Retype each entry below exactly as it stands.

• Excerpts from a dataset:
[Start of Attachment]
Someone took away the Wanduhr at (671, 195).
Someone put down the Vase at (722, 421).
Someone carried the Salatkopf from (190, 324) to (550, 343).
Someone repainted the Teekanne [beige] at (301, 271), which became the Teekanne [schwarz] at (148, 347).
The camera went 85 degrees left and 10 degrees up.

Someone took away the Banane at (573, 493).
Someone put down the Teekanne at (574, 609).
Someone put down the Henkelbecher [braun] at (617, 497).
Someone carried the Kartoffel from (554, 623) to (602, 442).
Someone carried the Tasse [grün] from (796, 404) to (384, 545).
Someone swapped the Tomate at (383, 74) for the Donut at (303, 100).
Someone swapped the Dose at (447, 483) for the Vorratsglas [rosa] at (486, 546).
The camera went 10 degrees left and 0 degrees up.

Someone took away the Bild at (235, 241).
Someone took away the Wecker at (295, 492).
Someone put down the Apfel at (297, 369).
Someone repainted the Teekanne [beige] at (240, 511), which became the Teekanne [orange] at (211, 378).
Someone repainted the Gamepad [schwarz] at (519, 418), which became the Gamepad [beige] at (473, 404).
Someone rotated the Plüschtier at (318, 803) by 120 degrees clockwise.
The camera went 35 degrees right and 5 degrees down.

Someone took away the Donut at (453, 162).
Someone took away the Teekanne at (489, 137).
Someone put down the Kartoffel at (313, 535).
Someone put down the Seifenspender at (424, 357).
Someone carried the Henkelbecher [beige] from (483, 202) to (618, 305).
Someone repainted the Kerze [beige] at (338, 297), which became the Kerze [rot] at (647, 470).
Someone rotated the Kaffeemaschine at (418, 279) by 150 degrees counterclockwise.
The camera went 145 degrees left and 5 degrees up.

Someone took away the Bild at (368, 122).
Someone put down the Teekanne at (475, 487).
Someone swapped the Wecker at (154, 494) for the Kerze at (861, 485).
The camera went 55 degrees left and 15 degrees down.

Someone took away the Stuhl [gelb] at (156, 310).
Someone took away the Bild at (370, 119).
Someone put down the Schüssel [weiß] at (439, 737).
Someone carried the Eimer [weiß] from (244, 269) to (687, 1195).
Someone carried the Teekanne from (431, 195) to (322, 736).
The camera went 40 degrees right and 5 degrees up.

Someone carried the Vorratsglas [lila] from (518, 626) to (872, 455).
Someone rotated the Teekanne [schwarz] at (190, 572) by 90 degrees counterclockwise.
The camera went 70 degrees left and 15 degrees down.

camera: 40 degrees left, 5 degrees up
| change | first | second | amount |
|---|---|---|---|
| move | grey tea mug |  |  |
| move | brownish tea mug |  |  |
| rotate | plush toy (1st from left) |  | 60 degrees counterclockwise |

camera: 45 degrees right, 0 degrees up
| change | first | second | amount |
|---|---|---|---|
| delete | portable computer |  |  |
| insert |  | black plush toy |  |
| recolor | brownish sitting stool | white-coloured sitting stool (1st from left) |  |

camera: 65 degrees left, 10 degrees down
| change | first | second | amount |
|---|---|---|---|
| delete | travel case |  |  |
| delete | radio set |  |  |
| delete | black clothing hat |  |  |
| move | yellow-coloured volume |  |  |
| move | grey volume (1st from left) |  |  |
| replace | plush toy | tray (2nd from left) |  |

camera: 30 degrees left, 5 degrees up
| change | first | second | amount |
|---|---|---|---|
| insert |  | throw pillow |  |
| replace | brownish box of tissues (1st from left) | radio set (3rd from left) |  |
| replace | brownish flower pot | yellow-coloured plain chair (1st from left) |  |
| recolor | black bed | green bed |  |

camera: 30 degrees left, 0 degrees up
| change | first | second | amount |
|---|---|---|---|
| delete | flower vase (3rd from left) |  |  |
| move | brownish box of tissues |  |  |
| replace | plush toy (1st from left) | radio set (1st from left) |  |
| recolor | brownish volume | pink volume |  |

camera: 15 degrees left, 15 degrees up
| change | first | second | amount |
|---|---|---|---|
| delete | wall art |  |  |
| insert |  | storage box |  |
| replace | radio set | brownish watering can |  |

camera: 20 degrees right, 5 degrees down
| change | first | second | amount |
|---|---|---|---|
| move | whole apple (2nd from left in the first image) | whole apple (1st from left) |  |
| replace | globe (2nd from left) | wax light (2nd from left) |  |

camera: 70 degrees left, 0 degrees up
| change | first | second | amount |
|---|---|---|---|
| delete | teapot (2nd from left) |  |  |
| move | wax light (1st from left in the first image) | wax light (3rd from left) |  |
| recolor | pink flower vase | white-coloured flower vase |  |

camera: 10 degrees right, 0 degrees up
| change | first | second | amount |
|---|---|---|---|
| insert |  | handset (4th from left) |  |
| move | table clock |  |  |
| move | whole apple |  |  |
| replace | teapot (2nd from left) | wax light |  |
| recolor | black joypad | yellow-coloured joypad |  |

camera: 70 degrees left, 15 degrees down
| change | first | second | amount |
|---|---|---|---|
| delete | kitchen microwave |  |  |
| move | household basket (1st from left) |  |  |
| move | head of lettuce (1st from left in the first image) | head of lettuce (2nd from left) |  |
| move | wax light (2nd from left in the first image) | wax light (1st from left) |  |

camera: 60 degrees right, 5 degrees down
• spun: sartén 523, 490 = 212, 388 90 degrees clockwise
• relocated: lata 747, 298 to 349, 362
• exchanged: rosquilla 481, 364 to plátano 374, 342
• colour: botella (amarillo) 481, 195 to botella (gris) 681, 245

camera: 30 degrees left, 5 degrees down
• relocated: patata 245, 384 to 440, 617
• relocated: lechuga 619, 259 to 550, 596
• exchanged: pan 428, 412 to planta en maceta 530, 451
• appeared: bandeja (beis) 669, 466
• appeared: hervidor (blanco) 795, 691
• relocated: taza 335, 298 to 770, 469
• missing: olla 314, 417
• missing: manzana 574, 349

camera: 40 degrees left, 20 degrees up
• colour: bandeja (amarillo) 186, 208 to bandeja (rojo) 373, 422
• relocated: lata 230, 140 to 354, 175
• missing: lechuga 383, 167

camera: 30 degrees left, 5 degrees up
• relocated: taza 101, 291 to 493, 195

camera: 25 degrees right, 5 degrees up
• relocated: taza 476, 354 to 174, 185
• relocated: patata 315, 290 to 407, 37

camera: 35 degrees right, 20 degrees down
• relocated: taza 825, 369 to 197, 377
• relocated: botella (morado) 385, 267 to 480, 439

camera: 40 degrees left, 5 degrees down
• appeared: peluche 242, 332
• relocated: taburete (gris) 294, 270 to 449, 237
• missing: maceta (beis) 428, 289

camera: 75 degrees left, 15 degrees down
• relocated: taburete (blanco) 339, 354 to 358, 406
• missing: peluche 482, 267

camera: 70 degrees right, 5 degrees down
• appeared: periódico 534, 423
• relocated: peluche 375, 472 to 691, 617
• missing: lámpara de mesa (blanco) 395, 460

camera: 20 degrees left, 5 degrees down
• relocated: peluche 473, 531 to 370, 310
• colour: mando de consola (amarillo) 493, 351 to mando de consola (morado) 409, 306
[End of Attachment]
• ANSWER AREA:
Someone took away the Wanduhr at (671, 195).
Someone put down the Vase at (722, 421).
Someone carried the Salatkopf from (190, 324) to (550, 343).
Someone repainted the Teekanne [beige] at (301, 271), which became the Teekanne [schwarz] at (148, 347).
The camera went 85 degrees left and 10 degrees up.

Someone took away the Banane at (573, 493).
Someone put down the Teekanne at (574, 609).
Someone put down the Henkelbecher [braun] at (617, 497).
Someone carried the Kartoffel from (554, 623) to (602, 442).
Someone carried the Tasse [grün] from (796, 404) to (384, 545).
Someone swapped the Tomate at (383, 74) for the Donut at (303, 100).
Someone swapped the Dose at (447, 483) for the Vorratsglas [rosa] at (486, 546).
The camera went 10 degrees left and 0 degrees up.

Someone took away the Bild at (235, 241).
Someone took away the Wecker at (295, 492).
Someone put down the Apfel at (297, 369).
Someone repainted the Teekanne [beige] at (240, 511), which became the Teekanne [orange] at (211, 378).
Someone repainted the Gamepad [schwarz] at (519, 418), which became the Gamepad [beige] at (473, 404).
Someone rotated the Plüschtier at (318, 803) by 120 degrees clockwise.
The camera went 35 degrees right and 5 degrees down.

Someone took away the Donut at (453, 162).
Someone took away the Teekanne at (489, 137).
Someone put down the Kartoffel at (313, 535).
Someone put down the Seifenspender at (424, 357).
Someone carried the Henkelbecher [beige] from (483, 202) to (618, 305).
Someone repainted the Kerze [beige] at (338, 297), which became the Kerze [rot] at (647, 470).
Someone rotated the Kaffeemaschine at (418, 279) by 150 degrees counterclockwise.
The camera went 145 degrees left and 5 degrees up.

Someone took away the Bild at (368, 122).
Someone put down the Teekanne at (475, 487).
Someone swapped the Wecker at (154, 494) for the Kerze at (861, 485).
The camera went 55 degrees left and 15 degrees down.

Someone took away the Stuhl [gelb] at (156, 310).
Someone took away the Bild at (370, 119).
Someone put down the Schüssel [weiß] at (439, 737).
Someone carried the Eimer [weiß] from (244, 269) to (687, 1195).
Someone carried the Teekanne from (431, 195) to (322, 736).
The camera went 40 degrees right and 5 degrees up.

Someone carried the Vorratsglas [lila] from (518, 626) to (872, 455).
Someone rotated the Teekanne [schwarz] at (190, 572) by 90 degrees counterclockwise.
The camera went 70 degrees left and 15 degrees down.

camera: 40 degrees left, 5 degrees up
| change | first | second | amount |
|---|---|---|---|
| move | grey tea mug |  |  |
| move | brownish tea mug |  |  |
| rotate | plush toy (1st from left) |  | 60 degrees counterclockwise |

camera: 45 degrees right, 0 degrees up
| change | first | second | amount |
|---|---|---|---|
| delete | portable computer |  |  |
| insert |  | black plush toy |  |
| recolor | brownish sitting stool | white-coloured sitting stool (1st from left) |  |

camera: 65 degrees left, 10 degrees down
| change | first | second | amount |
|---|---|---|---|
| delete | travel case |  |  |
| delete | radio set |  |  |
| delete | black clothing hat |  |  |
| move | yellow-coloured volume |  |  |
| move | grey volume (1st from left) |  |  |
| replace | plush toy | tray (2nd from left) |  |

camera: 30 degrees left, 5 degrees up
| change | first | second | amount |
|---|---|---|---|
| insert |  | throw pillow |  |
| replace | brownish box of tissues (1st from left) | radio set (3rd from left) |  |
| replace | brownish flower pot | yellow-coloured plain chair (1st from left) |  |
| recolor | black bed | green bed |  |

camera: 30 degrees left, 0 degrees up
| change | first | second | amount |
|---|---|---|---|
| delete | flower vase (3rd from left) |  |  |
| move | brownish box of tissues |  |  |
| replace | plush toy (1st from left) | radio set (1st from left) |  |
| recolor | brownish volume | pink volume |  |

camera: 15 degrees left, 15 degrees up
| change | first | second | amount |
|---|---|---|---|
| delete | wall art |  |  |
| insert |  | storage box |  |
| replace | radio set | brownish watering can |  |

camera: 20 degrees right, 5 degrees down
| change | first | second | amount |
|---|---|---|---|
| move | whole apple (2nd from left in the first image) | whole apple (1st from left) |  |
| replace | globe (2nd from left) | wax light (2nd from left) |  |

camera: 70 degrees left, 0 degrees up
| change | first | second | amount |
|---|---|---|---|
| delete | teapot (2nd from left) |  |  |
| move | wax light (1st from left in the first image) | wax light (3rd from left) |  |
| recolor | pink flower vase | white-coloured flower vase |  |

camera: 10 degrees right, 0 degrees up
| change | first | second | amount |
|---|---|---|---|
| insert |  | handset (4th from left) |  |
| move | table clock |  |  |
| move | whole apple |  |  |
| replace | teapot (2nd from left) | wax light |  |
| recolor | black joypad | yellow-coloured joypad |  |

camera: 70 degrees left, 15 degrees down
| change | first | second | amount |
|---|---|---|---|
| delete | kitchen microwave |  |  |
| move | household basket (1st from left) |  |  |
| move | head of lettuce (1st from left in the first image) | head of lettuce (2nd from left) |  |
| move | wax light (2nd from left in the first image) | wax light (1st from left) |  |

camera: 60 degrees right, 5 degrees down
• spun: sartén 523, 490 = 212, 388 90 degrees clockwise
• relocated: lata 747, 298 to 349, 362
• exchanged: rosquilla 481, 364 to plátano 374, 342
• colour: botella (amarillo) 481, 195 to botella (gris) 681, 245

camera: 30 degrees left, 5 degrees down
• relocated: patata 245, 384 to 440, 617
• relocated: lechuga 619, 259 to 550, 596
• exchanged: pan 428, 412 to planta en maceta 530, 451
• appeared: bandeja (beis) 669, 466
• appeared: hervidor (blanco) 795, 691
• relocated: taza 335, 298 to 770, 469
• missing: olla 314, 417
• missing: manzana 574, 349

camera: 40 degrees left, 20 degrees up
• colour: bandeja (amarillo) 186, 208 to bandeja (rojo) 373, 422
• relocated: lata 230, 140 to 354, 175
• missing: lechuga 383, 167

camera: 30 degrees left, 5 degrees up
• relocated: taza 101, 291 to 493, 195

camera: 25 degrees right, 5 degrees up
• relocated: taza 476, 354 to 174, 185
• relocated: patata 315, 290 to 407, 37

camera: 35 degrees right, 20 degrees down
• relocated: taza 825, 369 to 197, 377
• relocated: botella (morado) 385, 267 to 480, 439

camera: 40 degrees left, 5 degrees down
• appeared: peluche 242, 332
• relocated: taburete (gris) 294, 270 to 449, 237
• missing: maceta (beis) 428, 289

camera: 75 degrees left, 15 degrees down
• relocated: taburete (blanco) 339, 354 to 358, 406
• missing: peluche 482, 267

camera: 70 degrees right, 5 degrees down
• appeared: periódico 534, 423
• relocated: peluche 375, 472 to 691, 617
• missing: lámpara de mesa (blanco) 395, 460

camera: 20 degrees left, 5 degrees down
• relocated: peluche 473, 531 to 370, 310
• colour: mando de consola (amarillo) 493, 351 to mando de consola (morado) 409, 306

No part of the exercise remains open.